After it had been reported in 2006 that Rezko was under federal investigation for influence-peddling, Obama purchased a 10-foot-wide strip of Ms. Rezko's property for $104,500, $60,000 above the assessed value. According to Chicago Sun-Times columnist, Mark Brown, "Rezko definitely did Obama a favor by selling him the 10-foot strip of land, making his own parcel less attractive for development." Obama acknowledges that the exchange may have created the appearance of impropriety and stated "I consider this a mistake on my part and I regret it."

On December 28, 2006, Mrs. Rezko sold the property to a company owned by her husband's former business attorney. That sale of $575,000, combined with the earlier $104,500 sale to the Obamas, amounted to a net profit of $54,500 over her original purchase, less $14,000 for a fence along the property line and other expenses. In October 2007, the new owners put the still vacant land up for sale again, this time for $1.5 million.

====Obama's letters====
In June 2007, the Sun-Times published a story about letters Obama had written in 1997 to city and state officials in support of a low-income senior citizen development project headed by Rezko and Davis. The project received more than $14 million in taxpayer funds, including $885,000 in development fees for Rezko and Davis. Of Obama's letters in support of the Cottage View Terrace apartments development, Obama spokesman Bill Burton said, "This wasn't done as a favor for anyone; it was done in the interests of the people in the community who have benefited from the project. I don't know that anyone specifically asked him to write this letter nine years ago. There was a consensus in the community about the positive impact the project would make and Obama supported it because it was going to help people in his district." Rezko's attorney responded that "Mr. Rezko never spoke with, nor sought a letter from, Senator Obama in connection with that project.

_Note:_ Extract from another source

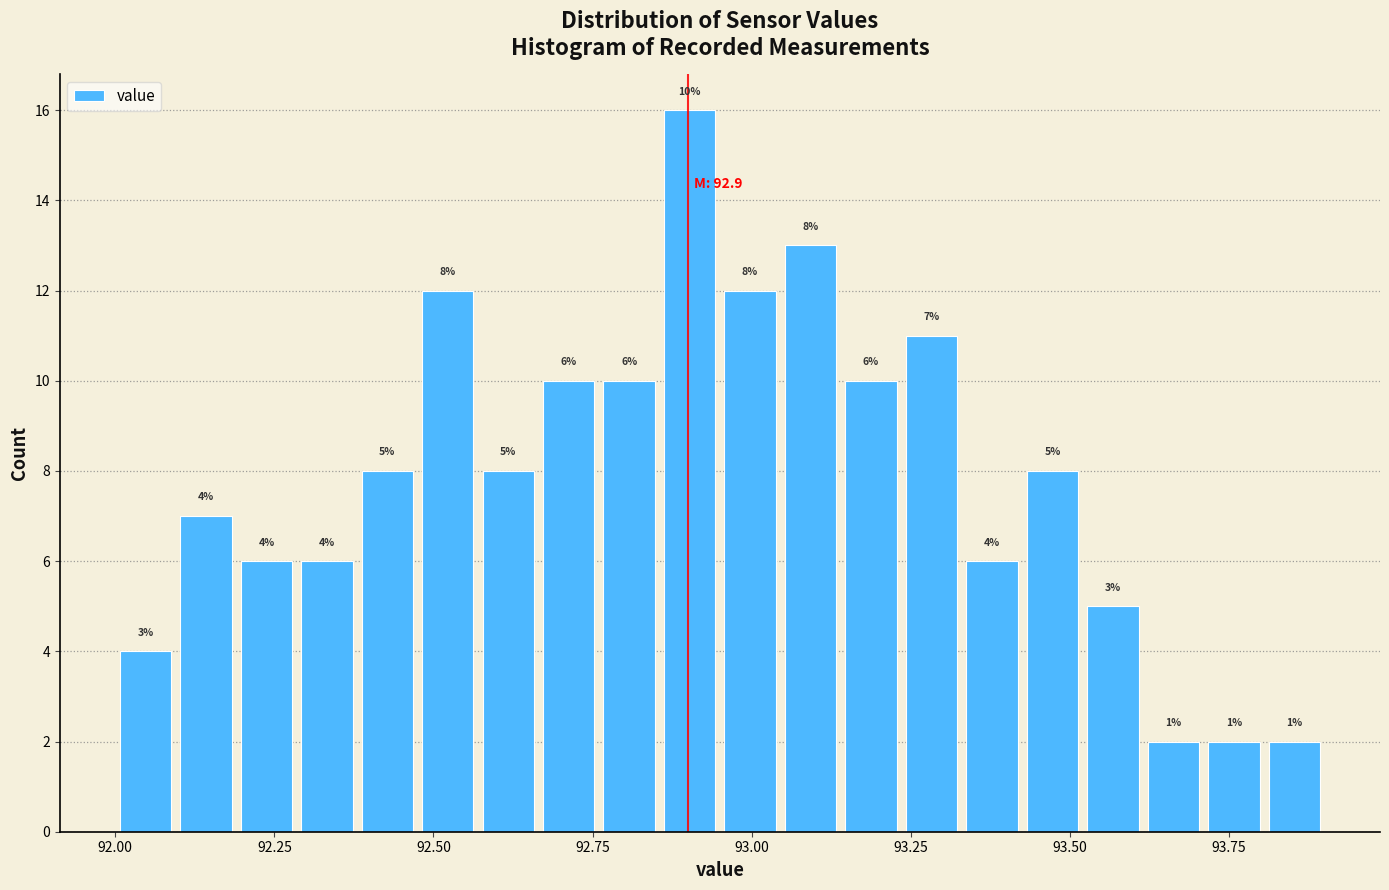

Read against the x-axis, roughly where is the centre of the tallest bar?

92.90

In the South Carolina Democratic Party presidential debate on January 21, 2008, Senator Hillary Clinton said that Obama had been associated with Rezko, whom she referred to as a slum landlord. The Los Angeles Times indicated that its own review showed Rezko played a deeper role in Obama's political and financial biography than Obama has acknowledged. Within days of the debate, a photo of Rezko posing with Bill and Hillary Clinton surfaced. When asked about the photo, Hillary Clinton commented: "I probably have taken hundreds of thousands of pictures. I wouldn't know him if he walked in the door."

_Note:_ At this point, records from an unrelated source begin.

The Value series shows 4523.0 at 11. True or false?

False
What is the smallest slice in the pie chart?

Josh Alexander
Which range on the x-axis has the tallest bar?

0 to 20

===Ties to other politicians===
Rezko's first significant political act was hosting a fundraiser for Harold Washington during Washington's successful campaign to become Chicago's mayor. He has since raised funds for many other politicians. In addition to Blagojevich and Obama, prominent Democrats that Rezko or his company, Rezmar, have contributed money to, or fund-raised for, are Congressman Luis Gutierrez, a friend for over two decades, Comptroller Dan Hynes, Attorney General Lisa Madigan, Lieutenant Governor Pat Quinn, former Chicago Mayors Daley and Washington, and former Cook County Board President John Stroger. Rezko has also raised money for Republicans, including former Illinois Governors Jim Edgar and George Ryan. The late Rosemont, Illinois, Mayor Donald Stephens and Rezko co-chaired a multimillion-dollar fund-raiser for President George W. Bush in 2003. Rezko headed the 2002 campaign finance committee for Stroger. Stroger appointed Rezko's wife, Rita, to the Cook County Employee Appeals Board, which hears cases brought by fired or disciplined workers. The part-time post pays $37,000 a year. A Rezko company had a contract to maintain pay telephones at the Cook County Jail under Stroger. The Chicago Sun-Times puts Rezko's contributions to Stroger at $148,300.